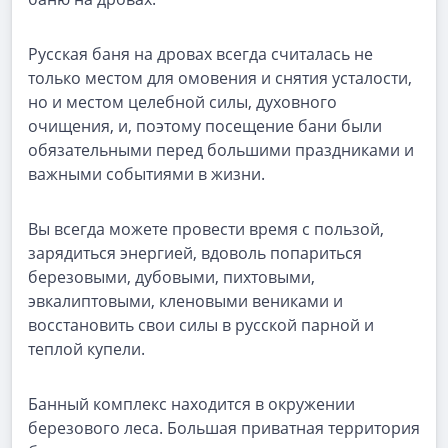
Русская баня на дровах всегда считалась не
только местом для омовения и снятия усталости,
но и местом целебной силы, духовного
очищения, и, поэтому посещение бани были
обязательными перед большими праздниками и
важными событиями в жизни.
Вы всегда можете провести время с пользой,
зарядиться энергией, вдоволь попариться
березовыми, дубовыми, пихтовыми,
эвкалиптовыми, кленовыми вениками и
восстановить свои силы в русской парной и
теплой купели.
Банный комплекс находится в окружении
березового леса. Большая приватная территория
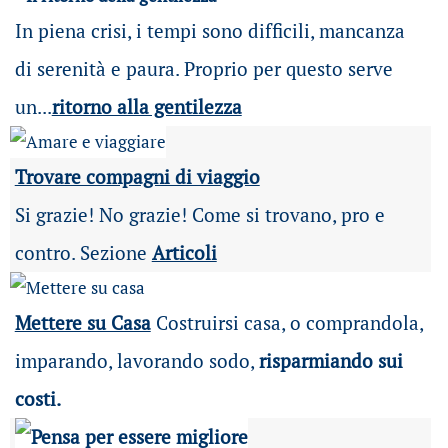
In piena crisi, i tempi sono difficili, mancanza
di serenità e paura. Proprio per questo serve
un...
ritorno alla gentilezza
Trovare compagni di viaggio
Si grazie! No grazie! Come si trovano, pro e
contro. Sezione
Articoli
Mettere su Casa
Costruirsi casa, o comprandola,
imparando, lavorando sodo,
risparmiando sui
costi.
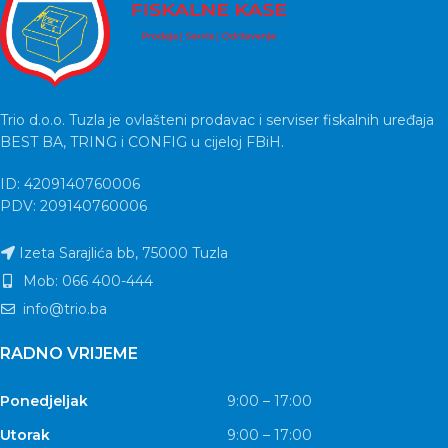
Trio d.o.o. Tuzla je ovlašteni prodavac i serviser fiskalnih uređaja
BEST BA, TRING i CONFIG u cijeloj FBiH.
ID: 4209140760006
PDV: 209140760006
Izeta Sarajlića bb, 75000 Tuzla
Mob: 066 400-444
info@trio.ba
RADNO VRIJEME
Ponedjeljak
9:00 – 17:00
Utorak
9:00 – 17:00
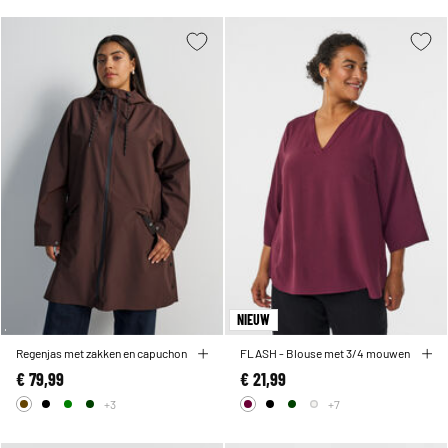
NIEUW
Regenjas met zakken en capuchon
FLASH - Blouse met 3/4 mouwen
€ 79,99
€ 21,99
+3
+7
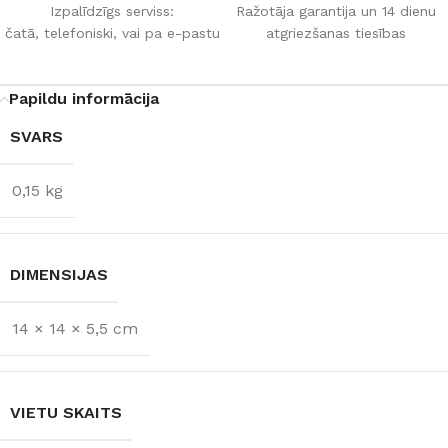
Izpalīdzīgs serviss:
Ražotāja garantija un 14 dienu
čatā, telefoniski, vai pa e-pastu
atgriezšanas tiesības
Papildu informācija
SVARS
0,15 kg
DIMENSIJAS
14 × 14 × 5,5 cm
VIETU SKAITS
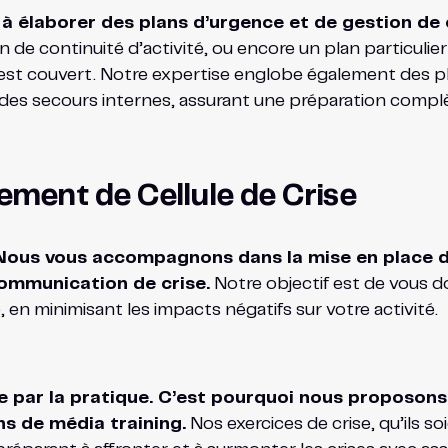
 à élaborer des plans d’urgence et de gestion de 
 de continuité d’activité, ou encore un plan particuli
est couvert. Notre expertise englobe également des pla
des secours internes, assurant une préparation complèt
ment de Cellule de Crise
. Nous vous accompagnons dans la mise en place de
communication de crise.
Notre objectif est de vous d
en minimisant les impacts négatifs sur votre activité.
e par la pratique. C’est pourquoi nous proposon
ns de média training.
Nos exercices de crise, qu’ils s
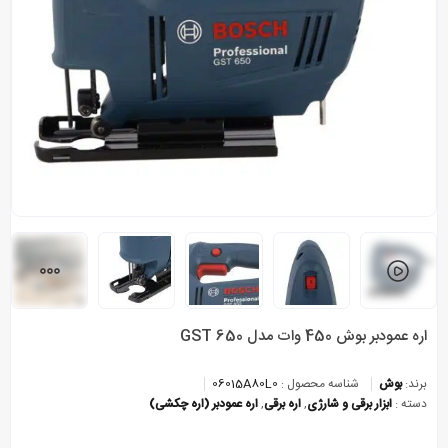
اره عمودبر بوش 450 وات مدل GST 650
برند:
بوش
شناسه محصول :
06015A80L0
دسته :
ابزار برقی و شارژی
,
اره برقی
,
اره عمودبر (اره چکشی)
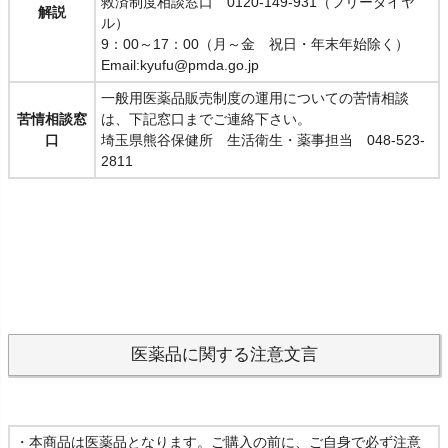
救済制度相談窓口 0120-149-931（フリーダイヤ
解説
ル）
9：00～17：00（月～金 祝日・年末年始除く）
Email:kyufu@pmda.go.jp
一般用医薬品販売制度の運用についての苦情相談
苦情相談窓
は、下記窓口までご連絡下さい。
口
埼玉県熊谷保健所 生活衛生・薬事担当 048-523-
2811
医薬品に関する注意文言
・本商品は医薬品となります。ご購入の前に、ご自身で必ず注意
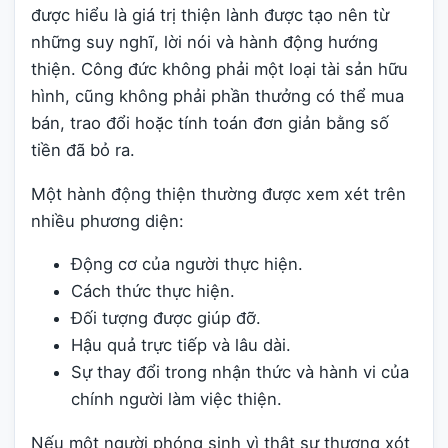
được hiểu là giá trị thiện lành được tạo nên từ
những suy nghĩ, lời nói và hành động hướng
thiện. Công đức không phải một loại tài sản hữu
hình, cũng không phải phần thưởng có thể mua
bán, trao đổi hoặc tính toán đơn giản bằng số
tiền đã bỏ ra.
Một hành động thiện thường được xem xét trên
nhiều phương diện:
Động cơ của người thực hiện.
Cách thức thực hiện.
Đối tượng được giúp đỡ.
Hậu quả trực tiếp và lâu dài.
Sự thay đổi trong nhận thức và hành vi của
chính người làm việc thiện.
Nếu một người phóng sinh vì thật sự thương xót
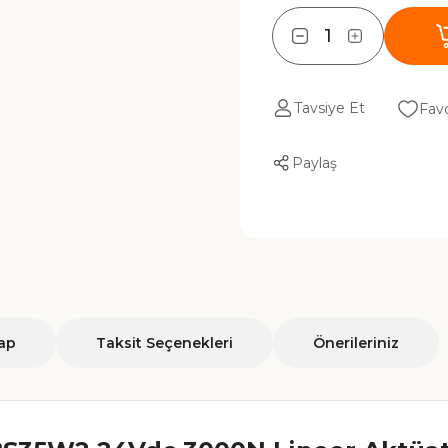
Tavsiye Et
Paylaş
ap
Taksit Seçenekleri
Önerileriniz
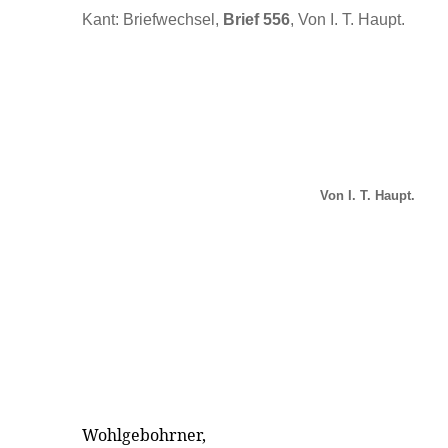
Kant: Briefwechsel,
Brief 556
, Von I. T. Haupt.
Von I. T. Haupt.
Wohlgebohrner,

> _Problem statement_:
Once the pictures are set aside, please output all the data word for word.

> _Exercise solution_:
Русская баня на дровах всегда считалась не
только местом для омовения и снятия усталости,
но и местом целебной силы, духовного
очищения, и, поэтому посещение бани были
обязательными перед большими праздниками и
важными событиями в жизни.
Вы всегда можете провести время с пользой,
зарядиться энергией, вдоволь попариться
березовыми, дубовыми, пихтовыми,
эвкалиптовыми, кленовыми вениками и
восстановить свои силы в русской парной и
теплой купели.
Банный комплекс находится в окружении
березового леса. Большая приватная территория
In piena crisi, i tempi sono difficili, mancanza
di serenità e paura. Proprio per questo serve
un...
ritorno alla gentilezza
Trovare compagni di viaggio
Si grazie! No grazie! Come si trovano, pro e
contro. Sezione
Articoli
Mettere su Casa
Costruirsi casa, o comprandola,
imparando, lavorando sodo,
risparmiando sui
costi.
Trio d.o.o. Tuzla je ovlašteni prodavac i serviser fiskalnih uređaja
BEST BA, TRING i CONFIG u cijeloj FBiH.
ID: 4209140760006
PDV: 209140760006
Izeta Sarajlića bb, 75000 Tuzla
Mob: 066 400-444
info@trio.ba
RADNO VRIJEME
Ponedjeljak
9:00 – 17:00
Utorak
9:00 – 17:00
NIEUW
Regenjas met zakken en capuchon
FLASH - Blouse met 3/4 mouwen
€ 79,99
€ 21,99
+3
+7
Izpalīdzīgs serviss:
Ražotāja garantija un 14 dienu
čatā, telefoniski, vai pa e-pastu
atgriezšanas tiesības
Papildu informācija
SVARS
0,15 kg
DIMENSIJAS
14 × 14 × 5,5 cm
VIETU SKAITS
 à élaborer des plans d’urgence et de gestion de 
 de continuité d’activité, ou encore un plan particuli
est couvert. Notre expertise englobe également des pla
des secours internes, assurant une préparation complèt
ment de Cellule de Crise
. Nous vous accompagnons dans la mise en place de
communication de crise.
Notre objectif est de vous d
en minimisant les impacts négatifs sur votre activité.
e par la pratique. C’est pourquoi nous proposon
ns de média training.
Nos exercices de crise, qu’ils s
اره عمودبر بوش 450 وات مدل GST 650
برند:
بوش
شناسه محصول :
06015A80L0
دسته :
ابزار برقی و شارژی
,
اره برقی
,
اره عمودبر (اره چکشی)
救済制度相談窓口 0120-149-931（フリーダイヤ
解説
ル）
9：00～17：00（月～金 祝日・年末年始除く）
Email:kyufu@pmda.go.jp
一般用医薬品販売制度の運用についての苦情相談
苦情相談窓
は、下記窓口までご連絡下さい。
口
埼玉県熊谷保健所 生活衛生・薬事担当 048-523-
2811
医薬品に関する注意文言
・本商品は医薬品となります。ご購入の前に、ご自身で必ず注意
được hiểu là giá trị thiện lành được tạo nên từ
những suy nghĩ, lời nói và hành động hướng
thiện. Công đức không phải một loại tài sản hữu
hình, cũng không phải phần thưởng có thể mua
bán, trao đổi hoặc tính toán đơn giản bằng số
tiền đã bỏ ra.
Một hành động thiện thường được xem xét trên
nhiều phương diện:
Động cơ của người thực hiện.
Cách thức thực hiện.
Đối tượng được giúp đỡ.
Hậu quả trực tiếp và lâu dài.
Sự thay đổi trong nhận thức và hành vi của
chính người làm việc thiện.
Nếu một người phóng sinh vì thật sự thương xót
Tavsiye Et
Paylaş
ap
Taksit Seçenekleri
Önerileriniz
Kant: Briefwechsel,
Brief 556
, Von I. T. Haupt.
Von I. T. Haupt.
Wohlgebohrner,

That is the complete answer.